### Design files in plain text

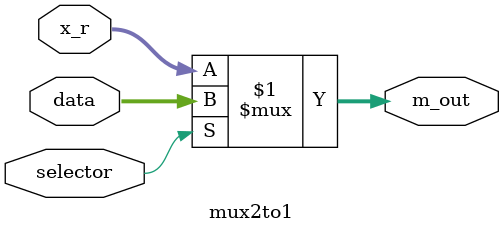
<source format=sv>
`timescale 1ns/1ns
module mux2to1(input [9:0] x_r, data, input selector, output [9:0] m_out);
	assign m_out = selector ? data : x_r;
endmodule

</source>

### EXERCISE DIRECTIONS
Report how many lines above include "data". Nothing else.

### YOUR RESPONSE
2